Posted on 29 November 2012 by Drew Forrester

Hey coach, I hope this finds you well and preparing to enjoy a wonderful Holiday season with your family and friends in Pittsburgh.

(Actually, while I think you’re a helluva football coach, I have to admit I giggled my ass off last Sunday watching you squirm your way through that press conference in Cleveland after your football team lost to the lowly Browns.  So, for obvious reasons, I’d probably rather you not be well.  If that makes me a bad guy, so be it.  I do, though, hope you have a great Holiday season.  I’m a Ravens fan, not a Grinch.)

Based on the whispers coming out of Pittsburgh about Ben Roethlisberger, it appears as if you’re going to have him back for this Sunday’s big game in Baltimore.  What a warrior that guy is, huh coach?  A month ago on a Monday night, he suffered some whacky rib and shoulder injury that could have killed him if he would have reached for the remote control the wrong way and now, suddenly, he’s going to risk life and limb to play against the Ravens?  Holy canoli. I’m impressed.

(Are you guys nuts Coach?  Why would you risk the best player on your team for one game?  You know you’re getting your ass kicked down here on Sunday no matter who stands behind center.  I realize you have to paint the best picture you can for your team, but in your heart of hearts, you’ve seen this play out over the last couple of years and you know for sure it’s going to play out down here again this Sunday.  Your team can’t beat the Ravens.  You’re going to get your feelings hurt, Roethlisberger or not.)

We have a lot of respect for the Steelers here in Baltimore, Coach.  We know as long as you guys have a pulse, you’re always capable of pulling off one, two, three or even four wins in a row and then somehow weaving your way through the pile of post-season teams to return to the Super Bowl.  Truth be known, we’d rather NOT see your team in the playoffs if we could pick and choose our playoff opponent.  Somehow, you always seem to nip us in the end when the chips are down in January.

(As S.E. Hinton once wrote (she’s a she, by the way, in case you didn’t know), “That was then, this is now”.  Yeah, we respect the Steelers here, but the Ravens are now the kings of the AFC North and your team is chasing our team.  With Roethlisberger at quarterback – and getting assistance from the refs like you usually do – the Steelers always have a puncher’s chance of beating anyone.  Without Roethlisberger, you’d be hard pressed to win the SEC.  And if it comes to pass that you’re fortunate enough to make the playoffs, you’ll be one and done without a home game, so we won’t see you in this post-season anyway.)

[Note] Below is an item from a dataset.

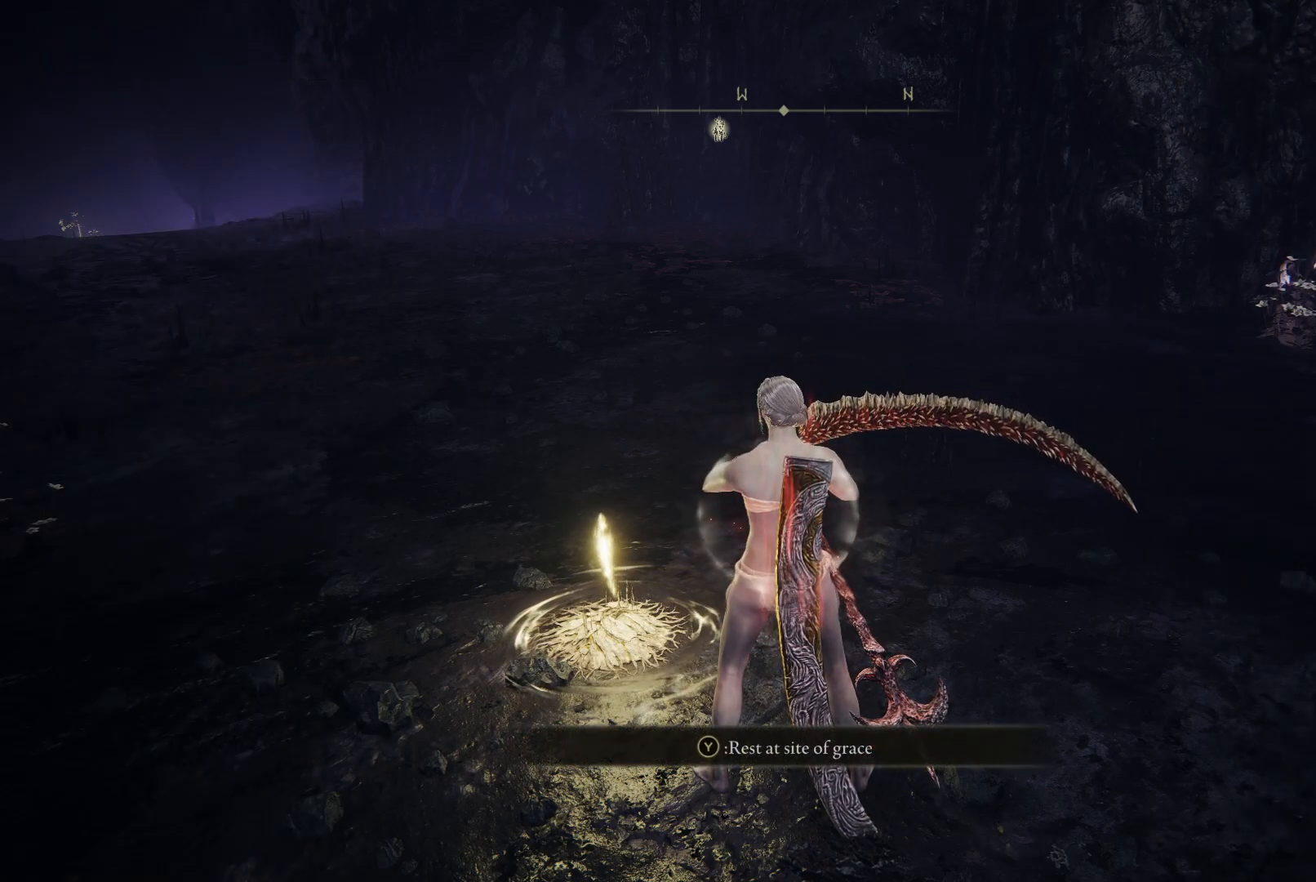
{"buttons": ["Y"], "left_stick": "up", "right_stick": "center", "events": []}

Go ahead and throw caution to the wind, Coach.  Tape Big Ben up and bring him down here on Sunday.  Your team has a much better chance of winning that way.  And, as you know, the standings are such that you really are in “must-win” territory these days.  You don’t have a choice, I suppose.  You have to go with Roethlisberger.

(Don’t be a dummy, Mike.  Leave Roethlisberger on the bench and let Charlie Batch be the QB of record in a 30-10 loss.  No one will blame you.  You can talk about “not risking a career” and “we have faith in Charlie” and “injuries are part of the game” and everyone in Pittsburgh will understand.  If you go with Ben, you’re getting your asses kicked here.  If you go with Batch, you’re getting your asses kicked here.  Do you see the similarity?)

Finally, I wasn’t around last Sunday.  How’d you guys do against the Browns?

(I know what happened in Cleveland.  hehe)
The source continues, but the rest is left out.